登山で「登りたい山ランキング」などを見ると、上位にはそりゃそうだろうなあ〜という山々が並んでいます。富士山、槍ヶ岳、奥穂高岳、剱岳、北岳、白馬岳……。たしかにこれらの山は魅力的だしカッコいいし、とくだん異論があるわけではありません。しかしわたしがこういうランキングを見るといつも微妙な気持ちになってしまうのは、毎年リクルートがやってる「住みたい街ランキング」と同じにおいを感じるからかもしれません。

「登りたい山」と「住みたい街」は似ている

たとえば2024年版の「住みたい街ランキング首都圏版」を見ると、1位は7年連続で横浜。以下、大宮・吉祥寺・恵比寿・新宿・目黒・池袋・品川・東京……と続く。まあ横浜には緑の多い北部の街もありますし、横浜の海沿いも渋い街並みが並んでいるのでわからないではない。しかし、新宿とか池袋とかはそもそも住む場所なのか? 9位に食い込んだ「東京」という回答にいたっては、それが何を意味しているのかさえわかりません。

結局のところこのランキングは「住みたい街」と名乗っているけれど、「有名」「巨大」「ブランド」といったステレオタイプな基準で選ばれた美人投票に過ぎないのです。「登りたい山ランキング」も同じです。富士山も槍ヶ岳もたしかに素晴らしい山ですが、そういう山の話ばかりするというのはメイン料理しか出てこないフレンチのコースみたいなもので、お腹がいっぱいになってしまう。

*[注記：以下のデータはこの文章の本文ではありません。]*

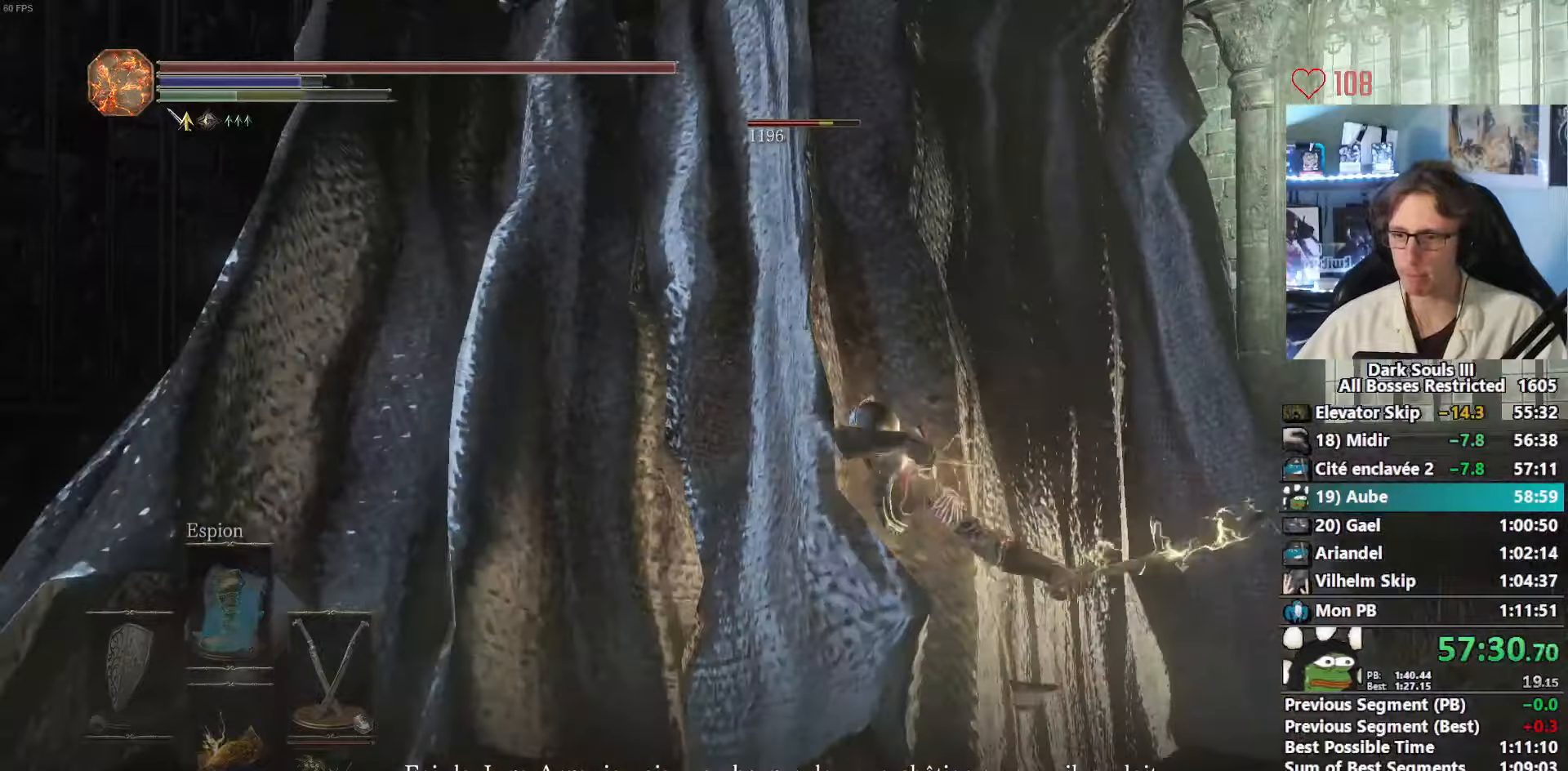
{"keys": ["z"], "mouse": [], "events": [[66, "mouse_right", "up"], [116, "mouse_right", "down"], [150, "mouse_right", "up"], [200, "mouse_right", "down"], [350, "mouse_right", "up"], [383, "mouse_right", "down"], [433, "mouse_right", "up"]]}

そこで、低山や里山、そもそも山でさえないようなところを歩くという提案をすると、今度は「登山マウンティングおじさん」が現れてきます。おじさんたちは高い山や難易度の高い岩稜の山こそが至高であると考えていて、低い山をバカにしたがるのです。

「登山マウンティングおじさん」は面倒くさい

だいぶ以前に、山仲間たちとと関東地方の自然歩道を歩いたことがありました。わたしたちがやってるグループは「来る者は拒まず」の方針で会員制度も何もないので、そのときどきでいろんな人が参加し、継続して続ける人もいれば、一度限りでお別れになる人もいます。ゆるやかな集まりなのです。

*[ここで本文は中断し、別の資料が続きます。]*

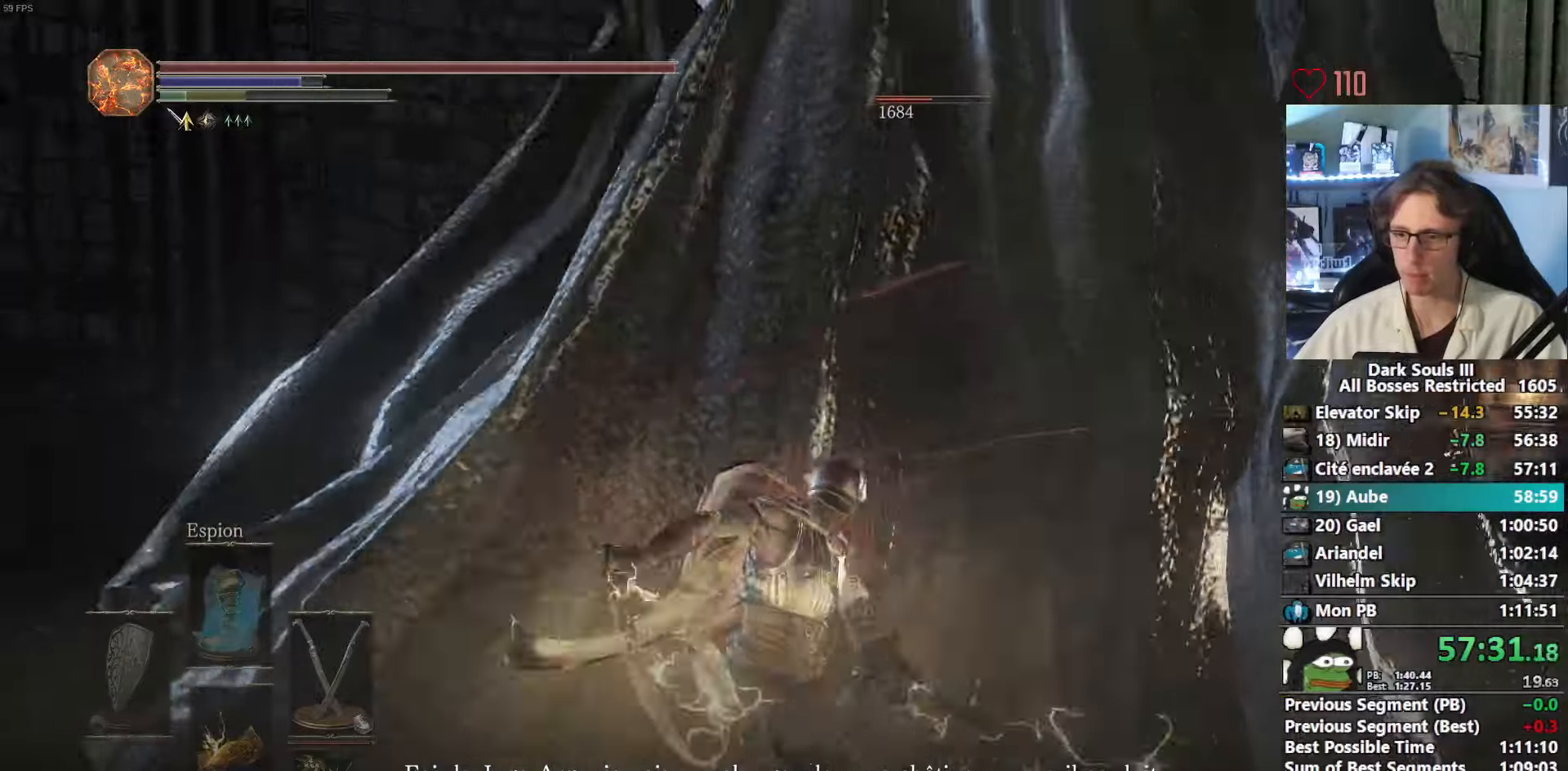
{"keys": ["z"], "mouse": [], "events": [[33, "mouse_right", "down"], [133, "mouse_right", "up"]]}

自然歩道を歩いたその日も、新しく参加した男性がいました。森の中を縫うように続くコースは、途中に山頂も岩稜も何もありません。ただ自然を愛でながら歩くだけです。4時間ほど歩いて大休止をとっていたら、その彼が「こんなコースばかり歩いてるんですか?」と聞いてきました。

「そうですよ」「もっと高い山に行こうとか思わないんですか?」「まあこれでも十分楽しいから」「へえ」

彼は「冬山もやっている」という触れ込みで、「こんな誰でも歩けるようなコースを歩いて何が楽しいのか」とバカにしている雰囲気が満々でした。おじさんというほどの年齢の人ではありませんでしたが、まさに登山マウンティングおじさんです。わたしも30代前半ぐらいまでは登攀も含めた冬山をやっていたので、アルピニズムの面白さを否定するわけではありませんが、岩と雪のクライミングとトレイル歩きを上下関係で考えるのがそもそも間違っています。岩雪とトレイルは、舞台が同じ山岳地帯というだけで、それ以外に共通するものはほとんどありません。代々木公園の陸上競技場で400メートル走をやってる人が、公園を散歩してる人をマウンティングしてバカにするぐらいに変です。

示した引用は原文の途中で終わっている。